— Отступают, — кивнула головой Фоминична в сторону дороги.
— Отступают… — повторила я за ней, как эхо.
— А вы как же?
— Мы? Мы — тоже…
За месяц я почти привыкла к тому, что мы отступаем. Но все чаще приходила мысль: до каких же пор?
Дорога возле хутора делала петлю, круто сворачивая на юг. Сначала я видела лица солдат. Множество лиц, которые казались мне издали совсем одинаковыми. Потом — спины. Спины, спины… Между ними — лошади, повозки. Сердце сжималось тоскливо и тягуче: до каких же пор?
…Вспомнилось первое военное лето. Такое же тягостное чувство я испытывала в августе 1941 года. Тогда, год назад, мы, комсомольцы Московского авиационного института, работали на строительстве оборонных рубежей под Брянском и Орлом. Нас было много, целая армия московских студентов. Работали, как заправские землекопы, копая противотанковые рвы, выбрасывая вверх на три метра землю, глину, песок. Часто приходилось делать большие переходы — по тридцать и сорок километров. Босиком. Спали где попало: в стогу, в пустой школе, в сарае. Иногда над трассой рва снижались «мессеры» и строчили из пулеметов. А ночами летели на Москву тяжелые бомбардировщики… Мы яростно копали, а фронт приближался.
Как-то после очередного перехода заночевали в деревне. Я устроилась спать прямо на крыльце небольшого домика, под навесом. На рассвете меня разбудил стук колес по мостовой. Я подбежала к забору. Это громыхала пушка, которую катили по булыжнику. По дороге унылой серой массой двигались наши войска. На восток. Солдаты, худые, небритые, с воспаленными глазами, шли, тяжело передвигая ноги, не глядя по сторонам. У раненых на бинтах бурые пятна. Было тихо; только топот ног да стук колес: то пушку прокатят, то пулемет.
Ухватившись за колья забора, я молча смотрела на отступавших. Они были в бою. Но почему они отступают? Я не понимала, и от этого становилось жутко. Мимо проехала двуколка с ранеными. Закусив губу, я прижалась лицом к шершавым кольям. Хотелось плакать.
Долго еще мне казалось: я слышу топот и стук колес по булыжнику… Вероятно, именно тогда я решила, что пойду воевать во что бы то ни стало.

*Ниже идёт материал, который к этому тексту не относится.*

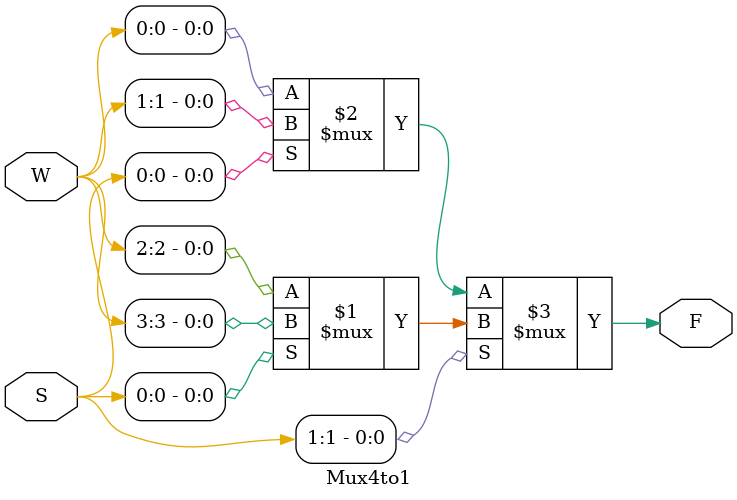
<source format=v>
module Mux4to1 (W, S, F);
	input wire [3:0] W;
	input wire [1:0] S;
	output F;
	
	assign F = S[1] ? ( S[0] ? W[3] : W[2] ) : ( S[0] ? W[1] : W[0] );
endmodule
</source>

…Фоминична качнула головой и тихо сказала:
— Ох, не видеть бы этого, не видеть…
Безвольно бросив руки, она горько качала головой, глядя на дорогу. Потом стала раскачиваться из стороны в сторону всем корпусом, приговаривая:
— Ох, не видеть бы…
— Мам, мам, — дернула ее девочка за юбку. Некоторое время она испуганно поглядывала то на мать, то на дорогу. Потом громко спросила: — А куда же они, мам? Они вернутся?
Никто ей не ответил.
Мы тоже «войска Южного фронта»
Ночью пришел приказ срочно улетать: к хутору подходили немецкие танки. Боевая работа была прервана, нам приказали лететь куда-то в юго-восточном направлении. У нас даже не оказалось карт нового района. Не успели запастись. Штурман полка так и сказала:
— Площадка, куда мы должны лететь, находится за обрезом карты…
Известно было только одно: на новом месте будут давать зеленые ракеты. И еще мы знали, конечно, курс, который нужно держать.
Улетали поспешно. Собиралась гроза. Густые тучи заволокли небо, сверкали молнии, освещая летную площадку, и весь хутор с острыми вершинами тополей, и поле. Все ближе гремел гром.
Непрерывно горел посадочный прожектор, и в его рассеянном свете клубилась пыль. Самолеты улетали в темноту, в непогоду.
Я летела с Ириной Себровой. Вместе со мной в задней кабине сидела наш техник Валя Шеянкина. Было тесно и неудобно. Напуганные громом и блеском молний, мы боялись шевельнуться. Я напряженно вглядывалась в темень, стараясь рассмотреть в окружавшей нас черноте зеленые огоньки ракет.
Через некоторое время самолет вышел из грозы — она осталась в стороне.
На новое место прилетели с рассветом. Утром, голодные, стали опустошать бахчи. Со зверским аппетитом ели незрелые арбузы. Воды поблизости не было, поэтому и умываться пришлось арбузным соком.
Потом прятали самолеты в станице, ставили их поближе к домам и деревьям. Рулили прямо по улицам. Пыль, поднятая самолетами, стояла в воздухе сплошным туманом, толстым слоем оседала на лицах.
Внезапно сбор. Быстро строимся.
Начальник штаба полка Ракобольская читает приказ Народного комиссара обороны. Читает ровным, бесстрастным голосом, стараясь не выдать своего волнения. Изредка она поднимает глаза и, продолжая говорить, скользит взглядом по нашим лицам. В глазах у нее недоумение.